I’ve written previously about the sticky note application for KDE called KNotes. KNotes, despite having a very simple interface (it looks like a sticky note!), is actually very powerful. With the ability to set reminders, send emails, print and more, KNotes is more than just a simple sticky note utility. Sometimes, however, what you want is a simple solution. The sticky note is perfect for those times when you just want to slap a reminder up on the side of computer monitor so you don’t forget. And while it’s great that something powerful like KNotes exists, sometimes less is more. For those times, a solution already exists in KDE, called Plasma Notes.
Plasma Notes is a plasmoid, which is the KDE term for the large variety of widgets or gadgets that can be added to either the panel or desktop. Plasmoids can do many things, from check for new emails to reporting CPU statistics. The great thing about plasmoids is that they sit on your desktop, always in sight (except when they’re covered by other windows), can be moved around the desktop to wherever you want, and can be removed with a single click.
That sounds a little bit like the old-fashioned sticky note to me.
I gave the Plasma Notes plasmoid a quick going-over the other day, and liked what I saw. It’s simple, useful, configurable (but not too much), and is far easier to use than KNotes. It’s certainly less powerful than KNotes – a full-fledged application – but for those times you just need a single reminder to wash the car, mow the lawn or de-claw the cat, it’s fantastic.
To access the sticky notes plasmoid, first click the tiny tool box icon in the upper right of your screen. You may need to click it twice.
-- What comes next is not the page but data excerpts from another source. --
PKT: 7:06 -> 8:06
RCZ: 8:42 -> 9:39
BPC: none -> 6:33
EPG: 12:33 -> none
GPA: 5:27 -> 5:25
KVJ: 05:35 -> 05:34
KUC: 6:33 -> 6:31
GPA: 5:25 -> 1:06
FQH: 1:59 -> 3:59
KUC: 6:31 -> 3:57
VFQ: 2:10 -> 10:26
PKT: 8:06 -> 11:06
The tool box, commonly known as the cashew, is where you access certain configuration options, as well as where you go to add new widgets to the desktop. After you’ve chosen to add a widget, a new bar will appear along the bottom of your screen. Perform a search for “notes” (or browse through until you find it). Once you have it, drag it to wherever you want the sticky note to appear on your screen.
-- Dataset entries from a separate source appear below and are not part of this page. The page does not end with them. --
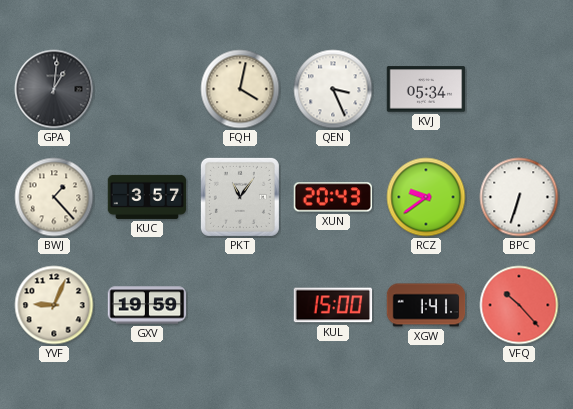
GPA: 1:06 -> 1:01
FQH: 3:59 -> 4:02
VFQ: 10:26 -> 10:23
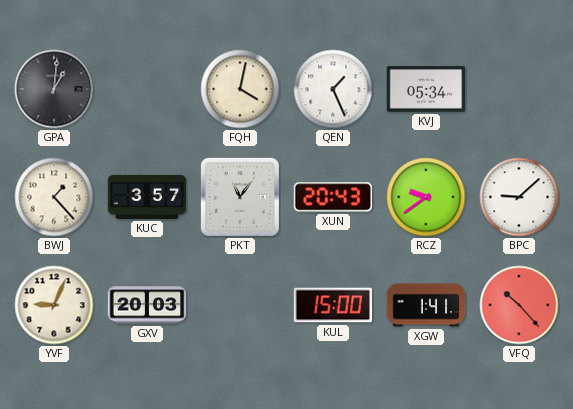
QEN: 3:26 -> 1:26
BPC: 6:33 -> 9:08
GXV: 19:59 -> 20:03
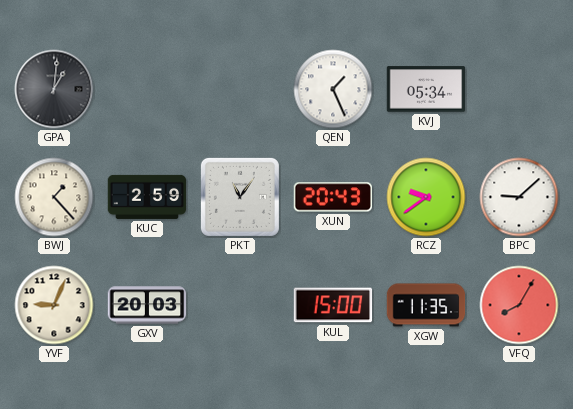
FQH: 4:02 -> none
KUC: 3:57 -> 2:59
XGW: 1:41 -> 11:35
VFQ: 10:23 -> 8:05
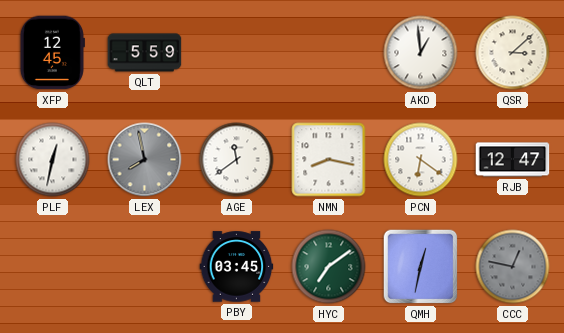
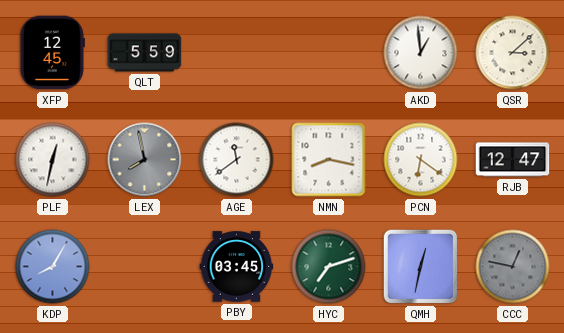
KDP: none -> 8:05
HYC: 7:09 -> 7:12
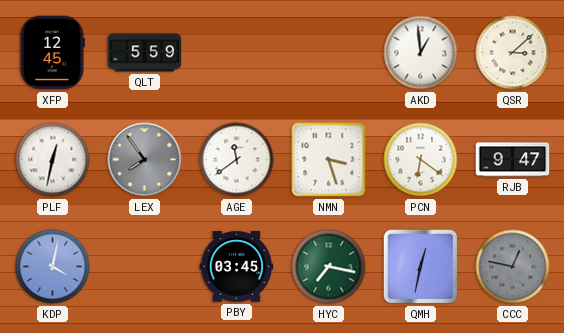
LEX: 7:58 -> 7:54
NMN: 8:17 -> 3:27
RJB: 12:47 -> 9:47
KDP: 8:05 -> 4:02
HYC: 7:12 -> 7:17
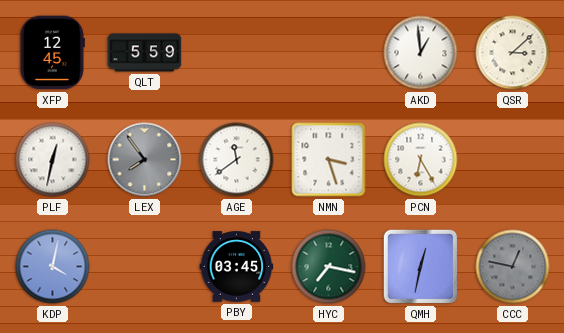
PCN: 6:21 -> 6:25
RJB: 9:47 -> none
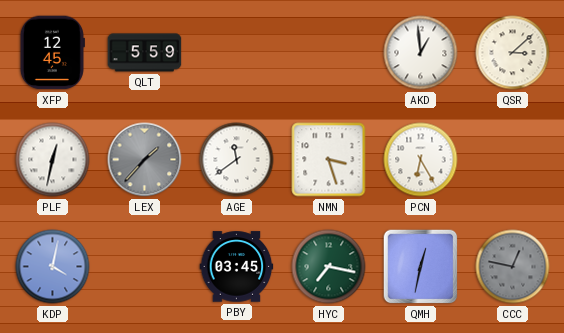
LEX: 7:54 -> 1:37
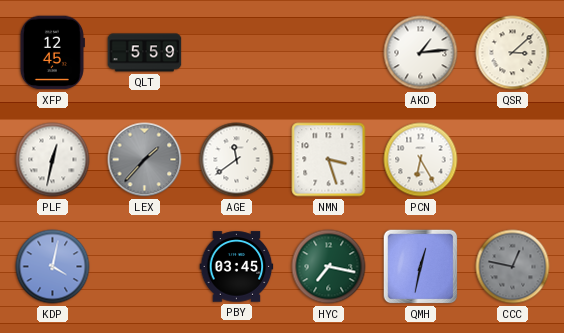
AKD: 12:59 -> 1:14
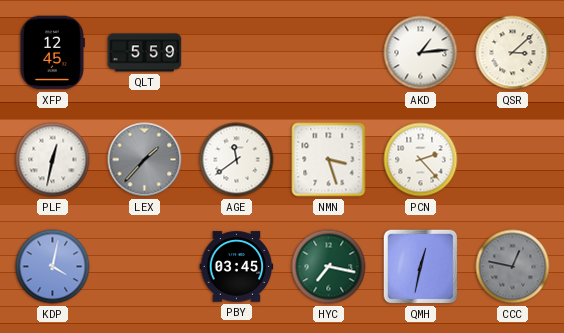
PCN: 6:25 -> 2:23
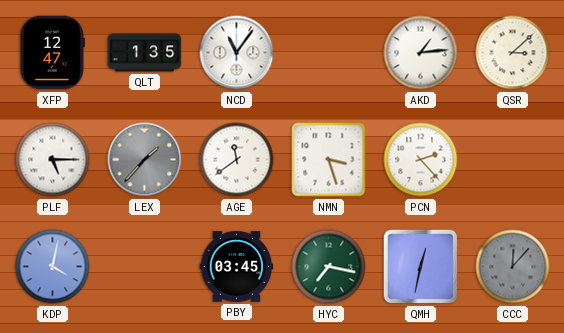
XFP: 12:45 -> 12:47
QLT: 5:59 -> 1:35
NCD: none -> 11:06
PLF: 12:32 -> 5:15
CCC: 12:47 -> 12:07
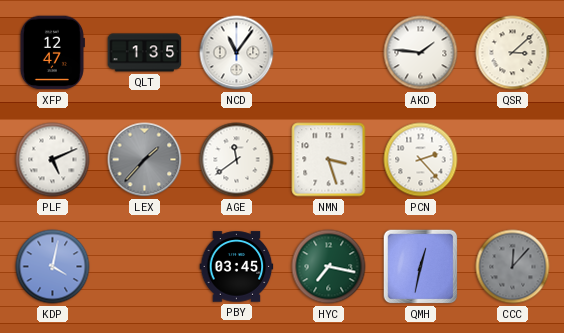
AKD: 1:14 -> 1:46
PLF: 5:15 -> 5:11
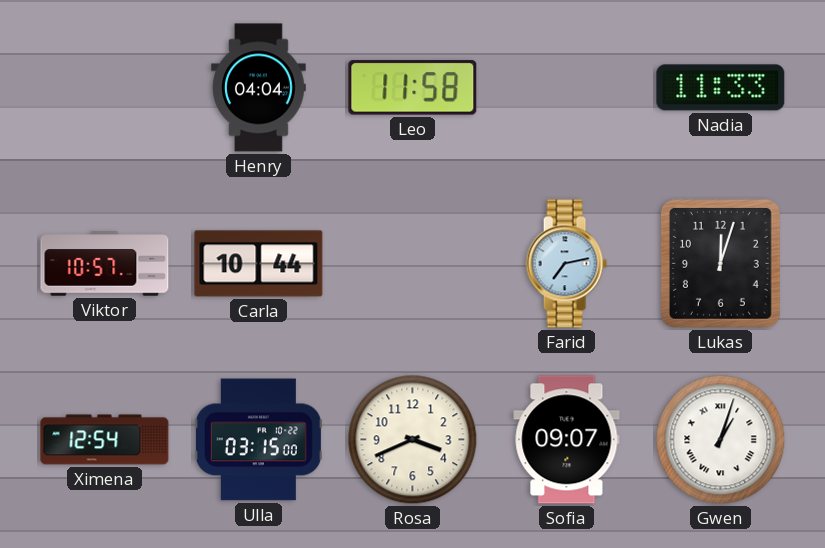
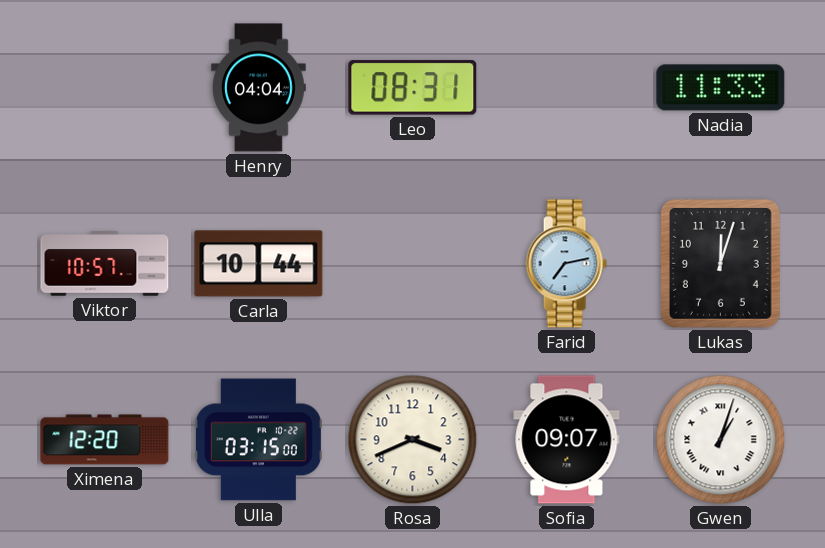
Leo: 11:58 -> 08:31
Ximena: 12:54 -> 12:20
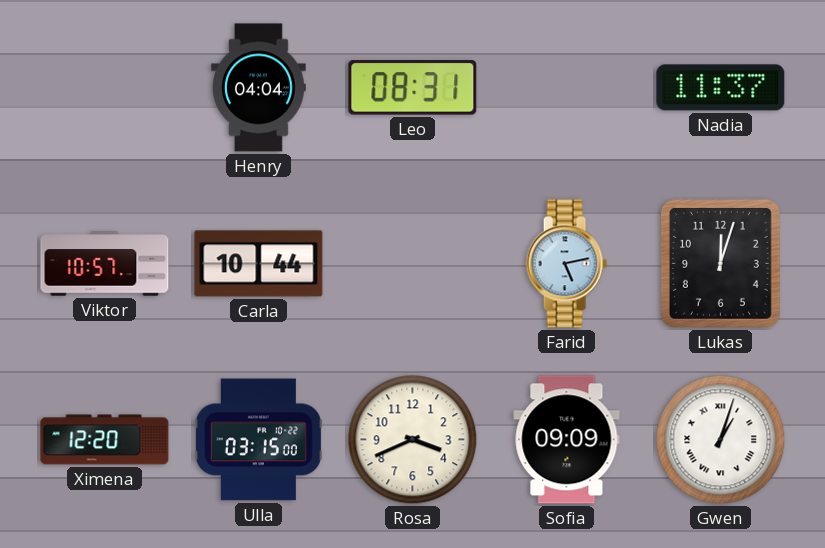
Nadia: 11:33 -> 11:37
Farid: 7:13 -> 5:13
Sofia: 09:07 -> 09:09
Once there, click to close the Add widget bar, and begin using your new sticky note. It’s really simple. You have a few text formatting options: bold, italics, underline and strikethru, as well as the option to center your text, or to make it fully justified. On a per-note basis, you can also change the color of the sticky note. Besides the default yellow are eight other color choices: black, white, green, pink, red, orange, blue and transparent, which blends nicely against your desktop wallpaper.
If you go into the widget’s preferences, you’ll be able to change the text used, as well as if the note should be bold or italic by default. You can set a larger or smaller size for the font, and have two font color options (the color of the text, and the color of highlighted text), and can choose a default color for the sticky note itself. Finally, you can enable or disable automatic spell checking.
And that’s it. As I said at the top, the sticky note widget is very simple. It’s not meant to be a replacement for KNotes, nor could it be, except in the most basic uses. It’s kind of a throw-back, in a way. It makes sticky notes what they were originally, before technology made it possible to send emails whenever a sticky note – now more of a task or to-do list item – came due. The widget, on the other hand, is simple. It’s a sticky note, what more do you expect?